The task
Please transcribe the listing below line for line, starting at its first line and continuing up to and including the line with "Quick Links", without altering any line.

Data shown
*** Block opens ***

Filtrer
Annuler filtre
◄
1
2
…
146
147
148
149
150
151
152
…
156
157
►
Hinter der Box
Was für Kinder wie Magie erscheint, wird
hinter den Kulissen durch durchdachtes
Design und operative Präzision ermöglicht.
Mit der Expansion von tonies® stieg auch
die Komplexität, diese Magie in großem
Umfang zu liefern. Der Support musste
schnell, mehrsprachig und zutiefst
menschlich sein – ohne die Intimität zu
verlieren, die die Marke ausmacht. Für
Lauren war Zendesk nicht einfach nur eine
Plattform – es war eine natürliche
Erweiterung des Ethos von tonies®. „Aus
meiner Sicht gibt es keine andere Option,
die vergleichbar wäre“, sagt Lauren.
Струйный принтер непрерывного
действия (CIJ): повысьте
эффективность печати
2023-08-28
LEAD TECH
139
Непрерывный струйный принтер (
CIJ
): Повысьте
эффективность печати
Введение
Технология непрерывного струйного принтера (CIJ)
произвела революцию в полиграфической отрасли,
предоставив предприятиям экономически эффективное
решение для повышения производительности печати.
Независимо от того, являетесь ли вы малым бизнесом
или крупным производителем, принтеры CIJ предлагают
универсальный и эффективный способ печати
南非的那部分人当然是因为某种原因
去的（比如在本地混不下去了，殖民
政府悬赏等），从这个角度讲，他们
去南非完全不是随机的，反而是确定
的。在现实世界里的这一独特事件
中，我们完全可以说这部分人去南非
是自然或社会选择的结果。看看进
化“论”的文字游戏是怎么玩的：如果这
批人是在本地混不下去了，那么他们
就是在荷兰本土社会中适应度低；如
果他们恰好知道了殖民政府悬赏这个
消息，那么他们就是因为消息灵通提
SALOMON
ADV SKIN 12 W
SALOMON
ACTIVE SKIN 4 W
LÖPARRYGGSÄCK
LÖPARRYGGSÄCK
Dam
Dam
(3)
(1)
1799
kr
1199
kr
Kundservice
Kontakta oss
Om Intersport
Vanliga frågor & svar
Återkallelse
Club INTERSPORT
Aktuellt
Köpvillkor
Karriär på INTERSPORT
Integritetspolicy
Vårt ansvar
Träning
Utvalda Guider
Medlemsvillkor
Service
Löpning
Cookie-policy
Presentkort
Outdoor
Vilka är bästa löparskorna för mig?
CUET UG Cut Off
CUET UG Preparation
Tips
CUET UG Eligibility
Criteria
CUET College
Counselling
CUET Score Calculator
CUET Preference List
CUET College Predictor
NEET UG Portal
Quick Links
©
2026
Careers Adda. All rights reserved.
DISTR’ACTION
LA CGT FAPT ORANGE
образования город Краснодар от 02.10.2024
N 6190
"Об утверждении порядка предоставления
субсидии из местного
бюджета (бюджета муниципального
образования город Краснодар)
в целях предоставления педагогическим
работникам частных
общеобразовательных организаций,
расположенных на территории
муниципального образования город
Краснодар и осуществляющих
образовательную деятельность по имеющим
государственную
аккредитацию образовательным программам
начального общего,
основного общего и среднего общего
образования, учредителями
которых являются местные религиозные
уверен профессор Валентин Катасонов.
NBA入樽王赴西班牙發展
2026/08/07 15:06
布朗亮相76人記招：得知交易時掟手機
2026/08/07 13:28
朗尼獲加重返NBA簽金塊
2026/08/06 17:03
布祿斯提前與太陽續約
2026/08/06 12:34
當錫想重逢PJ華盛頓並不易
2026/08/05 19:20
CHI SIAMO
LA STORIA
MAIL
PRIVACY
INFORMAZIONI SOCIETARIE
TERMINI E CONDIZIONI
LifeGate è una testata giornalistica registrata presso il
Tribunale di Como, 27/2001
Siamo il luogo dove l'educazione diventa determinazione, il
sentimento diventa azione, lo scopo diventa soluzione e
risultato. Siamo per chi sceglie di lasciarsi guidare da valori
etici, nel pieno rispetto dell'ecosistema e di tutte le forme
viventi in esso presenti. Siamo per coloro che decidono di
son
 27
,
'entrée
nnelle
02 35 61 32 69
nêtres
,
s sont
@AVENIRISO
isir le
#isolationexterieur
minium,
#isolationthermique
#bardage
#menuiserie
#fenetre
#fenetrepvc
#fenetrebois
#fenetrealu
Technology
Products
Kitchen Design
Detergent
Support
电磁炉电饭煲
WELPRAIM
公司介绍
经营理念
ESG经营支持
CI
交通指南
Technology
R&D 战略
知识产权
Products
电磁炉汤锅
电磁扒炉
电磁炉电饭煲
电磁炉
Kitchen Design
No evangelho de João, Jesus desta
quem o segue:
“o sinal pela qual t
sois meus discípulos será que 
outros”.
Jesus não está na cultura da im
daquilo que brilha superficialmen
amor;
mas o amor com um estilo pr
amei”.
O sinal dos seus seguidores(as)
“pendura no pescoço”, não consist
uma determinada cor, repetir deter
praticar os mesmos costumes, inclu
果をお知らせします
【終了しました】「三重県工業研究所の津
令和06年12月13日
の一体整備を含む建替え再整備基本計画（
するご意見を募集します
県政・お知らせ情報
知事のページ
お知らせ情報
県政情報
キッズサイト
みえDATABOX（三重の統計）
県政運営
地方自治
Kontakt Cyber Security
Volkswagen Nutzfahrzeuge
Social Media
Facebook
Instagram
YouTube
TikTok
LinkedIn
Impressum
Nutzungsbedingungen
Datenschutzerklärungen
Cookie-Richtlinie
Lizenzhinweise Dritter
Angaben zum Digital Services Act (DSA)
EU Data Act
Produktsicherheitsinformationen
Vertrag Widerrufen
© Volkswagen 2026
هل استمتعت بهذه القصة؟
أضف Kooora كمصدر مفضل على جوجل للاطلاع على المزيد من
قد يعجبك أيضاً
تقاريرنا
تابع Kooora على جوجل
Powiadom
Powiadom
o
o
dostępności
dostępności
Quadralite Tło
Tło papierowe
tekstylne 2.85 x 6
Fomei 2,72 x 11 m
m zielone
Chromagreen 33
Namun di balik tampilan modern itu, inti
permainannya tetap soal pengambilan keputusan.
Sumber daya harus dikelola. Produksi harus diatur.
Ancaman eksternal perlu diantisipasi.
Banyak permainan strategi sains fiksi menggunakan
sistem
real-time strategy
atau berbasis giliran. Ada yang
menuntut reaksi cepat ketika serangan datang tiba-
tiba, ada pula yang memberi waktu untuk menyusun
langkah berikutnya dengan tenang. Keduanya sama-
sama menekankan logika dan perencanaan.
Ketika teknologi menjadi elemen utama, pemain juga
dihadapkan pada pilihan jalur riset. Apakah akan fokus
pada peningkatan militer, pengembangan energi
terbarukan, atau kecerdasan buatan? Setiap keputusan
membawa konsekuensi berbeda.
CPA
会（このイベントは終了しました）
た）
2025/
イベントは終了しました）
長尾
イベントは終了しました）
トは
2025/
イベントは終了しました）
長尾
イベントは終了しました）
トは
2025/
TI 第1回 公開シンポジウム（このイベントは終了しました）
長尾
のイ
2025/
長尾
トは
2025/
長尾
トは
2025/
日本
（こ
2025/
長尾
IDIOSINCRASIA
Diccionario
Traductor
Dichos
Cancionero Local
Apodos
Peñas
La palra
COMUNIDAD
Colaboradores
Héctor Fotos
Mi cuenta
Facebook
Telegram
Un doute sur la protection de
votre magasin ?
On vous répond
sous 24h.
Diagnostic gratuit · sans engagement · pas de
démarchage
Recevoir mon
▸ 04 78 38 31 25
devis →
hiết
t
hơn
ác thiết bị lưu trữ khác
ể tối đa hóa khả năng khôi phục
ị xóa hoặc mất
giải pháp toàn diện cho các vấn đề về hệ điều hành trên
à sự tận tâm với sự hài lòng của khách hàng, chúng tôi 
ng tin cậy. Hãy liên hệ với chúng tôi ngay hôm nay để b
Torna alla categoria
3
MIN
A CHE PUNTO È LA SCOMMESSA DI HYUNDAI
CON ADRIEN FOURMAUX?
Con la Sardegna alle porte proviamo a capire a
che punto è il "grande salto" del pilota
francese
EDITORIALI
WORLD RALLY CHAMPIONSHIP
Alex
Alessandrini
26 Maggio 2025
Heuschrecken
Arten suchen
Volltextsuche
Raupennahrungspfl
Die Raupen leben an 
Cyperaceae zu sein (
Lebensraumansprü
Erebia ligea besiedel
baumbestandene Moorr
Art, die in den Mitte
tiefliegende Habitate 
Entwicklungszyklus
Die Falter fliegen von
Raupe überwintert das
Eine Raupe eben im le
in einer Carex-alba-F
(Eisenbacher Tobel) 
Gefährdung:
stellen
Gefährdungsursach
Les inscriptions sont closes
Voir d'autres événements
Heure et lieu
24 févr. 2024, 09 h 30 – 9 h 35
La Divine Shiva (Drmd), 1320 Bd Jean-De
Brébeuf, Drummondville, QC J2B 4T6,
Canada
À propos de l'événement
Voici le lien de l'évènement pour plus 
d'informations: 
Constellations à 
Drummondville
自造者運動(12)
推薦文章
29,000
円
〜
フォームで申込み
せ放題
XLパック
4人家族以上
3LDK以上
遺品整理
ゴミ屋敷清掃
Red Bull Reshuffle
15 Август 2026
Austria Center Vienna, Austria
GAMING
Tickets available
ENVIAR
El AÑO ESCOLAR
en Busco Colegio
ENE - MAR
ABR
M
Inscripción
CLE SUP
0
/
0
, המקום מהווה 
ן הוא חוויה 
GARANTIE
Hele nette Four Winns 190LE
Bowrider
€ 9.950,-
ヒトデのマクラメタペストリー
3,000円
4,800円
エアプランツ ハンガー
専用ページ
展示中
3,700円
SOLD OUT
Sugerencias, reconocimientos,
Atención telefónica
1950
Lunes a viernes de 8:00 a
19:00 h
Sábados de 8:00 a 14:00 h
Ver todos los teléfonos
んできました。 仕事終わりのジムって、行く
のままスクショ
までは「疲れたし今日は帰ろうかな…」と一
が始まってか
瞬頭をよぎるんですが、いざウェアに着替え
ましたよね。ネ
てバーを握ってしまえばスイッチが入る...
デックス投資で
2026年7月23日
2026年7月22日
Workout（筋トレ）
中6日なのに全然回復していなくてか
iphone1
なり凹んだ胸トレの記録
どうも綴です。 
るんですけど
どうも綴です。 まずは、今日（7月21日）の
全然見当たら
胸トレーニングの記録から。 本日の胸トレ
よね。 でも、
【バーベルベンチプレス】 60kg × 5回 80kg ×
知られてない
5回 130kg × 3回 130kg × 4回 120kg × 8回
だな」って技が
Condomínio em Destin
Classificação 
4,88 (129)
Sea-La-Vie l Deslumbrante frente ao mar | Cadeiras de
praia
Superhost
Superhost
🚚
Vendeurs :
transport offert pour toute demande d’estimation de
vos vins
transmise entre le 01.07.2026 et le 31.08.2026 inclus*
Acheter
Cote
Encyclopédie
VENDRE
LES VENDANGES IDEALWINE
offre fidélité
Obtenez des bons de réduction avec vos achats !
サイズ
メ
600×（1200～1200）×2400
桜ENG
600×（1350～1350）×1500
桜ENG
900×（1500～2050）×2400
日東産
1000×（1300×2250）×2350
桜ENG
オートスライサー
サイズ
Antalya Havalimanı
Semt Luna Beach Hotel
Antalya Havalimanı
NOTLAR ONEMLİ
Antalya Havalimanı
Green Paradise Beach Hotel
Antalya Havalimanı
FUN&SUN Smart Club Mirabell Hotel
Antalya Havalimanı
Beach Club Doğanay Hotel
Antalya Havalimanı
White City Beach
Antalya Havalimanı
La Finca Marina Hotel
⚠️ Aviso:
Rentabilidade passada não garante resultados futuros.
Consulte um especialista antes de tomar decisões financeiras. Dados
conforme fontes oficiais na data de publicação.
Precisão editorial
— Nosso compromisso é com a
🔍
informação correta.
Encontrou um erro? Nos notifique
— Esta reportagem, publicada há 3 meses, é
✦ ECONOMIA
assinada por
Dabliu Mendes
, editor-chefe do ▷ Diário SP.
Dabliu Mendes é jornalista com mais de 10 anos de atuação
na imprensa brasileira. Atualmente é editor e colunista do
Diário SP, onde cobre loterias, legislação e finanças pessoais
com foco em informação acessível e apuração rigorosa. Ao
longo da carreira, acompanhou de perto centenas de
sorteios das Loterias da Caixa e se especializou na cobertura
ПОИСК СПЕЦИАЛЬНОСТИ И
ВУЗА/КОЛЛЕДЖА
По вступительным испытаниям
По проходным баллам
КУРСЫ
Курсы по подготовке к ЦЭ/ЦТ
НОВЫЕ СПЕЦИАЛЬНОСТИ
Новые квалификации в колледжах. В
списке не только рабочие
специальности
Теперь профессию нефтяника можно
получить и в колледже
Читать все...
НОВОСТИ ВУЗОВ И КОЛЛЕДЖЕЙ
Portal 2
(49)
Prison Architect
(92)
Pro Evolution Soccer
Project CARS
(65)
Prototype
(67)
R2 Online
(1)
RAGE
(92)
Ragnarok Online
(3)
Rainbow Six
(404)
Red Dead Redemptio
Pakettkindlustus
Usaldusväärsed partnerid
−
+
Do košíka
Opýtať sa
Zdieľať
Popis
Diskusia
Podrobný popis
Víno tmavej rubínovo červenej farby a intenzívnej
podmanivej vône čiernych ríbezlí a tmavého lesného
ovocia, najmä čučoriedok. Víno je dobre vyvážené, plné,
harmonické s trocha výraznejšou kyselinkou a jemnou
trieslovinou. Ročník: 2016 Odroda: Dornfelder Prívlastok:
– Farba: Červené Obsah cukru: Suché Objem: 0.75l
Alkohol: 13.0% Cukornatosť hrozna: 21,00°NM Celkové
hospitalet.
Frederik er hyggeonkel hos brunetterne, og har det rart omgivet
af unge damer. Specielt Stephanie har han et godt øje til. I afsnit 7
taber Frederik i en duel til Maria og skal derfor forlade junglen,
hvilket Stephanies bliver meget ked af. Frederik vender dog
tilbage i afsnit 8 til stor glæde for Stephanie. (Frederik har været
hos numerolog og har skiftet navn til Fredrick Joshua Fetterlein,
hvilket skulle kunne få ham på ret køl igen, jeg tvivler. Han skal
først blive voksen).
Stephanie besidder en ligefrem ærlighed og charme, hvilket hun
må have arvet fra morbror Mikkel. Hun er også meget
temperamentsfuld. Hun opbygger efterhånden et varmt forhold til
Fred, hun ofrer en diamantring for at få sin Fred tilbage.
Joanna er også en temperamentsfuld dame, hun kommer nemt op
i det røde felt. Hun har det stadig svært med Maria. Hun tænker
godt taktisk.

*** Block closes ***

Your response
Filtrer
Annuler filtre
◄
1
2
…
146
147
148
149
150
151
152
…
156
157
►
Hinter der Box
Was für Kinder wie Magie erscheint, wird
hinter den Kulissen durch durchdachtes
Design und operative Präzision ermöglicht.
Mit der Expansion von tonies® stieg auch
die Komplexität, diese Magie in großem
Umfang zu liefern. Der Support musste
schnell, mehrsprachig und zutiefst
menschlich sein – ohne die Intimität zu
verlieren, die die Marke ausmacht. Für
Lauren war Zendesk nicht einfach nur eine
Plattform – es war eine natürliche
Erweiterung des Ethos von tonies®. „Aus
meiner Sicht gibt es keine andere Option,
die vergleichbar wäre“, sagt Lauren.
Струйный принтер непрерывного
действия (CIJ): повысьте
эффективность печати
2023-08-28
LEAD TECH
139
Непрерывный струйный принтер (
CIJ
): Повысьте
эффективность печати
Введение
Технология непрерывного струйного принтера (CIJ)
произвела революцию в полиграфической отрасли,
предоставив предприятиям экономически эффективное
решение для повышения производительности печати.
Независимо от того, являетесь ли вы малым бизнесом
или крупным производителем, принтеры CIJ предлагают
универсальный и эффективный способ печати
南非的那部分人当然是因为某种原因
去的（比如在本地混不下去了，殖民
政府悬赏等），从这个角度讲，他们
去南非完全不是随机的，反而是确定
的。在现实世界里的这一独特事件
中，我们完全可以说这部分人去南非
是自然或社会选择的结果。看看进
化“论”的文字游戏是怎么玩的：如果这
批人是在本地混不下去了，那么他们
就是在荷兰本土社会中适应度低；如
果他们恰好知道了殖民政府悬赏这个
消息，那么他们就是因为消息灵通提
SALOMON
ADV SKIN 12 W
SALOMON
ACTIVE SKIN 4 W
LÖPARRYGGSÄCK
LÖPARRYGGSÄCK
Dam
Dam
(3)
(1)
1799
kr
1199
kr
Kundservice
Kontakta oss
Om Intersport
Vanliga frågor & svar
Återkallelse
Club INTERSPORT
Aktuellt
Köpvillkor
Karriär på INTERSPORT
Integritetspolicy
Vårt ansvar
Träning
Utvalda Guider
Medlemsvillkor
Service
Löpning
Cookie-policy
Presentkort
Outdoor
Vilka är bästa löparskorna för mig?
CUET UG Cut Off
CUET UG Preparation
Tips
CUET UG Eligibility
Criteria
CUET College
Counselling
CUET Score Calculator
CUET Preference List
CUET College Predictor
NEET UG Portal
Quick Links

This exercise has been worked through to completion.